Per-instance keypoint data
>>>
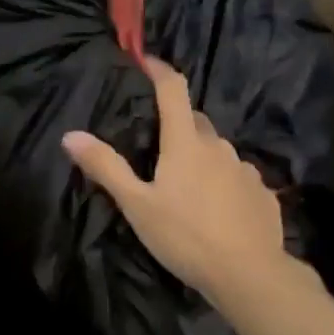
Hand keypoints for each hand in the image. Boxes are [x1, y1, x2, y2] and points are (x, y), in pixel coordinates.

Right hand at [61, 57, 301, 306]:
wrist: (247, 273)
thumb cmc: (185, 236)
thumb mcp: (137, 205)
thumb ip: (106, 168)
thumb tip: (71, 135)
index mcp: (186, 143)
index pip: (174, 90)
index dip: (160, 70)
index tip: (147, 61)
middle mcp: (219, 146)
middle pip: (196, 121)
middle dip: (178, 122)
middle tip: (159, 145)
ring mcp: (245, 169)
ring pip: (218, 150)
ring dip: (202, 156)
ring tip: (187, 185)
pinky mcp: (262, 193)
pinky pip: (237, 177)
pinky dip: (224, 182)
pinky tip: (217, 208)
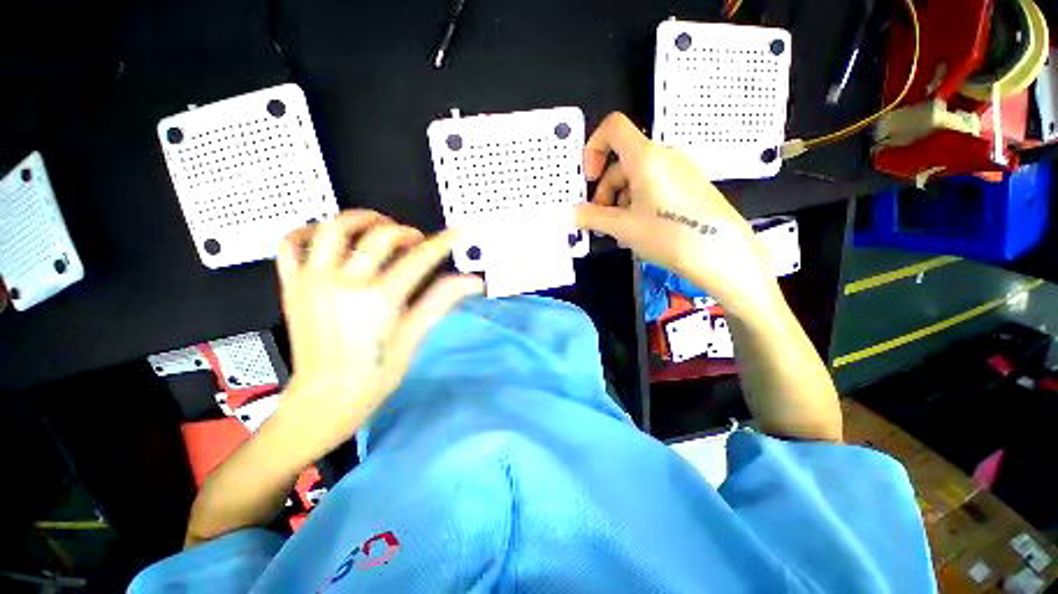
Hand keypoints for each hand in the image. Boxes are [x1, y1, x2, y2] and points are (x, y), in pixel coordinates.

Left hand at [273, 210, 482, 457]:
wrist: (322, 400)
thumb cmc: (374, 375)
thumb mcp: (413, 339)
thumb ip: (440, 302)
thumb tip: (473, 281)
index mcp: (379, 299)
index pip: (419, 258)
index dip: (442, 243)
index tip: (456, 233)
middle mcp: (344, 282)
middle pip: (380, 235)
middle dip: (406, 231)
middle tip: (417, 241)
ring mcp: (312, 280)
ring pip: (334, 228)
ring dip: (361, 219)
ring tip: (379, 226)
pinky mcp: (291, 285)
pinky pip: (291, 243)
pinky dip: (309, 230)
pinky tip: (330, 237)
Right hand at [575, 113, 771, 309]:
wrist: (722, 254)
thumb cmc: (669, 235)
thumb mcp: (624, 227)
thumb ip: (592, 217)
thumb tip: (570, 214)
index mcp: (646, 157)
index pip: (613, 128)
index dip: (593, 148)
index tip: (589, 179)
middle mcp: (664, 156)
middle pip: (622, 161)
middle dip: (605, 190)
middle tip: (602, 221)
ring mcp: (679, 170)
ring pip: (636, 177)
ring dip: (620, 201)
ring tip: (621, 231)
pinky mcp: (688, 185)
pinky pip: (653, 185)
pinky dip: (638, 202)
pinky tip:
<<<
> _What is needed_
The range to transcribe runs from the line holding "middle tip: (159, 145)" through the final line of the data above; copy it exactly and exclude the pictures.

> _Result of the task_
middle tip: (159, 145)
ring mcp: (245, 169)
ring pip: (218, 150)
ring dip: (202, 156)
ring tip: (187, 185)
pinky mcp: (262, 193)
pinky pip: (237, 177)
pinky dip: (224, 182)
pinky tip: (217, 208)
Hand keypoints for each hand in the image. Boxes are [x1, y1, x2, y2] and points are (x, y), in pixel coordinates.

Left hand at [273, 210, 482, 457]:
wrist: (322, 400)
thumb cmc: (374, 375)
thumb mcp: (413, 339)
thumb ip: (440, 302)
thumb tip: (473, 281)
index mcp: (379, 299)
index pip: (419, 258)
index dip: (442, 243)
index tip: (456, 233)
middle mcp: (344, 282)
middle pip: (380, 235)
middle dip: (406, 231)
middle tip: (417, 241)
ring mcp: (312, 280)
ring pip: (334, 228)
ring dip: (361, 219)
ring tip: (379, 226)
pinky mcp: (291, 285)
pinky pip: (291, 243)
pinky dip: (309, 230)
pinky tip: (330, 237)
Right hand at [575, 113, 771, 309]:
wrist: (722, 254)
thumb cmc: (669, 235)
thumb mcp: (624, 227)
thumb ip: (592, 217)
thumb tip: (570, 214)
index mcp: (646, 157)
index pip: (613, 128)
index dip: (593, 148)
index tip: (589, 179)
middle mcp: (664, 156)
middle pip: (622, 161)
middle dip: (605, 190)
middle tip: (602, 221)
ring mcp: (679, 170)
ring pip: (636, 177)
ring dip: (620, 201)
ring tip: (621, 231)
pinky mcp: (688, 185)
pinky pip: (653, 185)
pinky dip: (638, 202)
pinky tip:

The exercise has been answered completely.